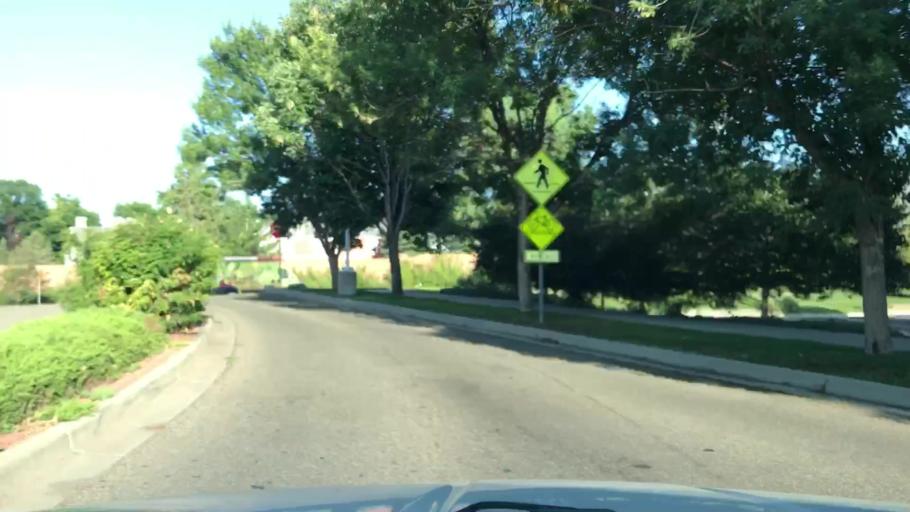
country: US
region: Colorado
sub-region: Boulder County
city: Lafayette
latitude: 39.9889
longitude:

###

• **YOUR OBJECTIVE**
Turn all of the data above into a numbered list of its lines, with blank lines skipped and the pictures left out.

• **RESULT BELOW**
1. country: US
2. region: Colorado
3. sub-region: Boulder County
4. city: Lafayette
5. latitude: 39.9889
6. longitude:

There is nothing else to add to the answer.